- Opening Delimiter -

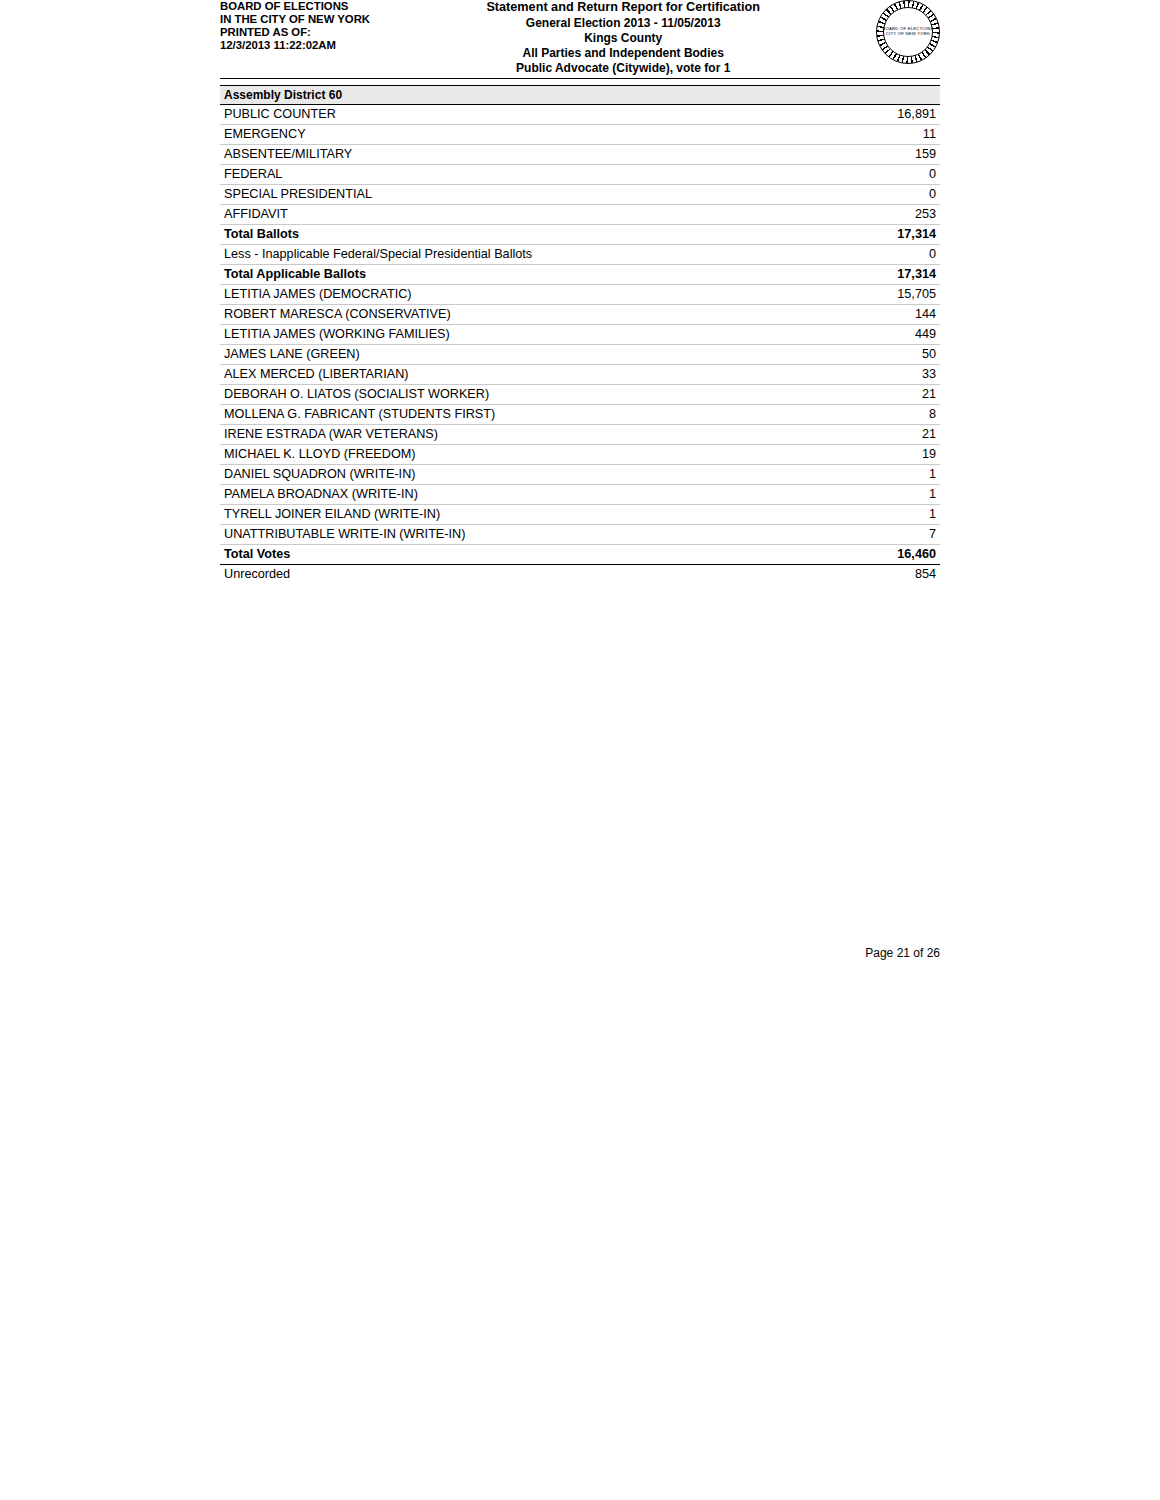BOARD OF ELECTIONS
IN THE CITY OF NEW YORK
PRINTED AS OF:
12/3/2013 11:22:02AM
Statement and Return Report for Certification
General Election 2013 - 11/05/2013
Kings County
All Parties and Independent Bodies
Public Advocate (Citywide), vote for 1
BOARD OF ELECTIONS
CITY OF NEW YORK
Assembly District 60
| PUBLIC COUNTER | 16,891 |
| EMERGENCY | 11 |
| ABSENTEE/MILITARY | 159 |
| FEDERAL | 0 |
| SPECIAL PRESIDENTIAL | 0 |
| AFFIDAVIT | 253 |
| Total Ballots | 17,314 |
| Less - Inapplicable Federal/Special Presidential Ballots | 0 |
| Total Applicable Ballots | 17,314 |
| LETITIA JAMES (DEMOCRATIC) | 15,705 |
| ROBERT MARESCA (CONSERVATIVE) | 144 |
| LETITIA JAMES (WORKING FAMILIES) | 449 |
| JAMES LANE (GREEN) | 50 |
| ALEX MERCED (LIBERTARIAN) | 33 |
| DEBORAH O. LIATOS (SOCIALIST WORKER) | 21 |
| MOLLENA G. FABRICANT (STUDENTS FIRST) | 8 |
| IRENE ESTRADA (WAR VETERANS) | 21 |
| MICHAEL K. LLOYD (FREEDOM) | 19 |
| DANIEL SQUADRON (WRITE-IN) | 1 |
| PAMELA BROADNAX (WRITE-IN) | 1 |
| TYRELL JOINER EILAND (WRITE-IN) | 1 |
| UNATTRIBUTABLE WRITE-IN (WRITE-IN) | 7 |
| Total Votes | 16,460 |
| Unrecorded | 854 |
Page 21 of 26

- Closing Delimiter -
- Opening Delimiter -

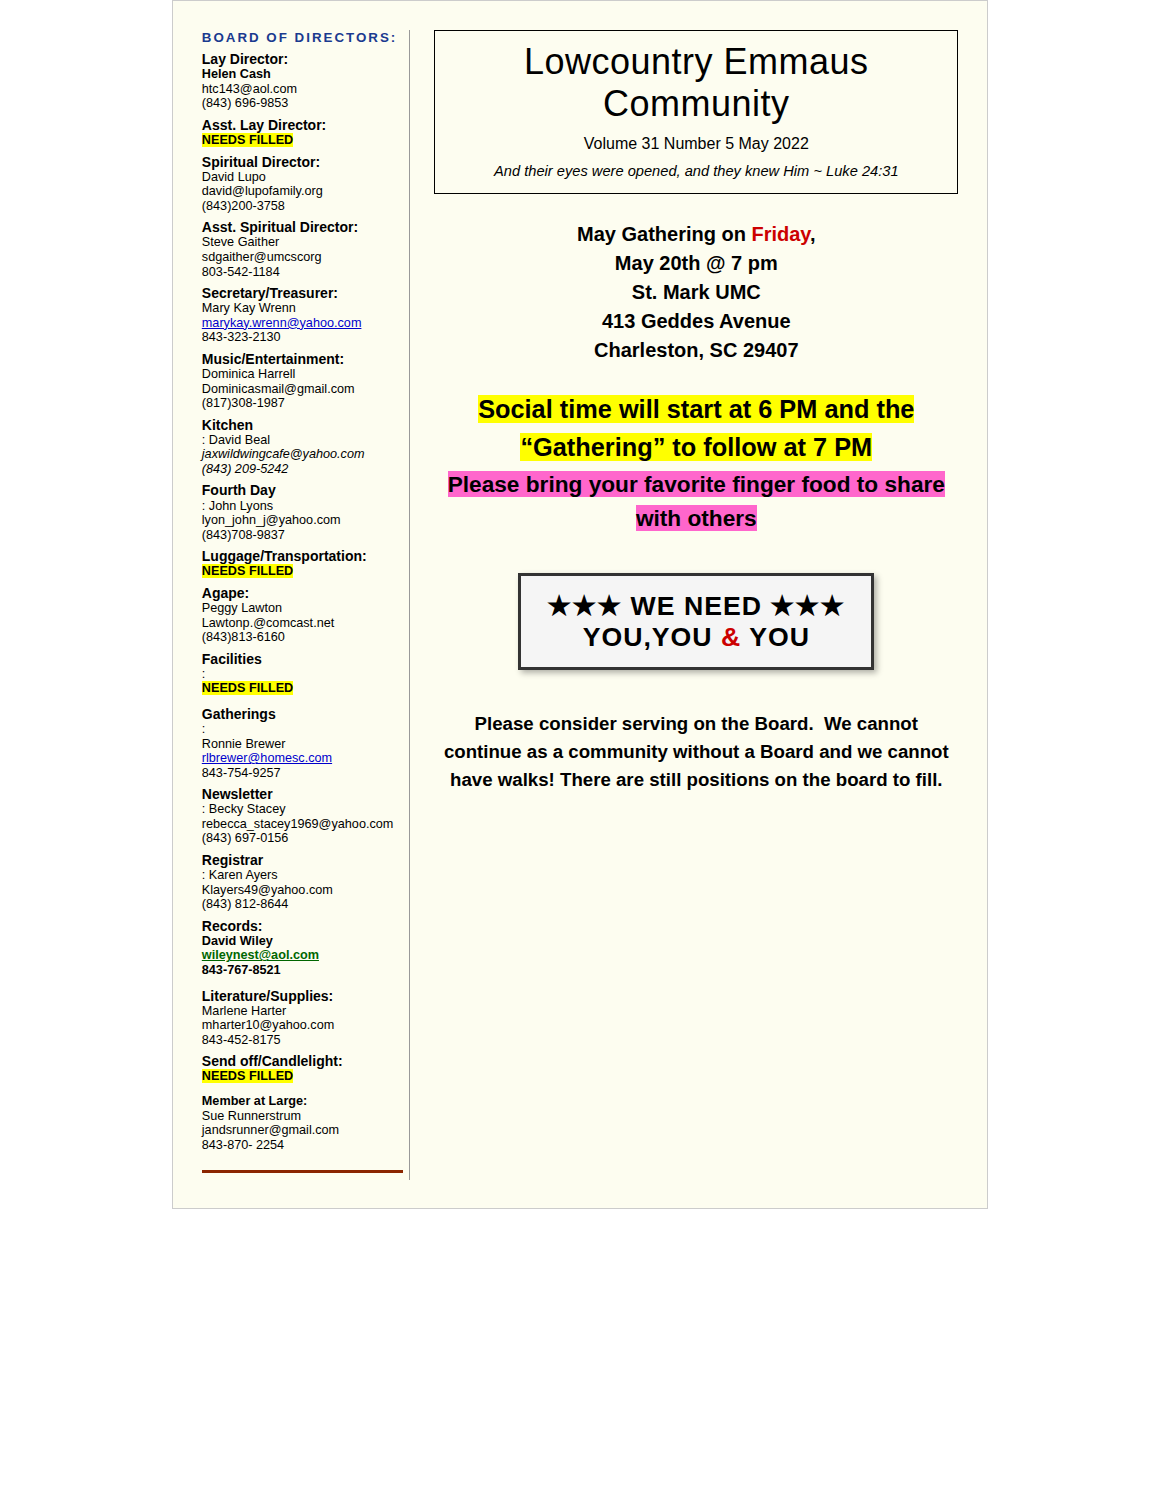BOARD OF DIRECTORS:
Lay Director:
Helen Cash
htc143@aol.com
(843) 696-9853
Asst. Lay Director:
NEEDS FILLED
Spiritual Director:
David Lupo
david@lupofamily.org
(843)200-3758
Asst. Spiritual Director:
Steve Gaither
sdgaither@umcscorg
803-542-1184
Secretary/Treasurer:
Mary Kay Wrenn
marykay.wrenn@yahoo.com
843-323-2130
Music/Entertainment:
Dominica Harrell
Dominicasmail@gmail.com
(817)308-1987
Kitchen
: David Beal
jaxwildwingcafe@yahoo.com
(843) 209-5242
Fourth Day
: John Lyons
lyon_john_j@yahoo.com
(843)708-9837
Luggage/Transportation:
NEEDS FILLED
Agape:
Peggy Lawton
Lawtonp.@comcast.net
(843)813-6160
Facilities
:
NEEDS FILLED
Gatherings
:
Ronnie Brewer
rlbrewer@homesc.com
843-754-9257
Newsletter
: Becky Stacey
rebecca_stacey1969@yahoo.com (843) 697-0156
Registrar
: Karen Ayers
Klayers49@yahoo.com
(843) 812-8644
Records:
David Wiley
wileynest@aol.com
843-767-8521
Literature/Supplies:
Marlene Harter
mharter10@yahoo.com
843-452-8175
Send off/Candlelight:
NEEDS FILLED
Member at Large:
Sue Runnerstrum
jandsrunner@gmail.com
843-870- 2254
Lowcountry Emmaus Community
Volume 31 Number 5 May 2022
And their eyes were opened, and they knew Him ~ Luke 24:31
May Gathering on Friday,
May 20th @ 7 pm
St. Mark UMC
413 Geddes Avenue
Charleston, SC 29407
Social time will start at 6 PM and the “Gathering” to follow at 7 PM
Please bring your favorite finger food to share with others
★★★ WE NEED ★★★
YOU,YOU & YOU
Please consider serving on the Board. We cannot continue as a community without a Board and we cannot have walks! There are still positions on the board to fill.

- Closing Delimiter -

What is expected:
Could you restate word for word the lines above, from the one that contains "Kings County" through the one that contains "Page 21 of 26", and no others?

Result:
Kings County
All Parties and Independent Bodies
Public Advocate (Citywide), vote for 1
BOARD OF ELECTIONS
CITY OF NEW YORK
Assembly District 60
| PUBLIC COUNTER | 16,891 |
| EMERGENCY | 11 |
| ABSENTEE/MILITARY | 159 |
| FEDERAL | 0 |
| SPECIAL PRESIDENTIAL | 0 |
| AFFIDAVIT | 253 |
| Total Ballots | 17,314 |
| Less - Inapplicable Federal/Special Presidential Ballots | 0 |
| Total Applicable Ballots | 17,314 |
| LETITIA JAMES (DEMOCRATIC) | 15,705 |
| ROBERT MARESCA (CONSERVATIVE) | 144 |
| LETITIA JAMES (WORKING FAMILIES) | 449 |
| JAMES LANE (GREEN) | 50 |
| ALEX MERCED (LIBERTARIAN) | 33 |
| DEBORAH O. LIATOS (SOCIALIST WORKER) | 21 |
| MOLLENA G. FABRICANT (STUDENTS FIRST) | 8 |
| IRENE ESTRADA (WAR VETERANS) | 21 |
| MICHAEL K. LLOYD (FREEDOM) | 19 |
| DANIEL SQUADRON (WRITE-IN) | 1 |
| PAMELA BROADNAX (WRITE-IN) | 1 |
| TYRELL JOINER EILAND (WRITE-IN) | 1 |
| UNATTRIBUTABLE WRITE-IN (WRITE-IN) | 7 |
| Total Votes | 16,460 |
| Unrecorded | 854 |
Page 21 of 26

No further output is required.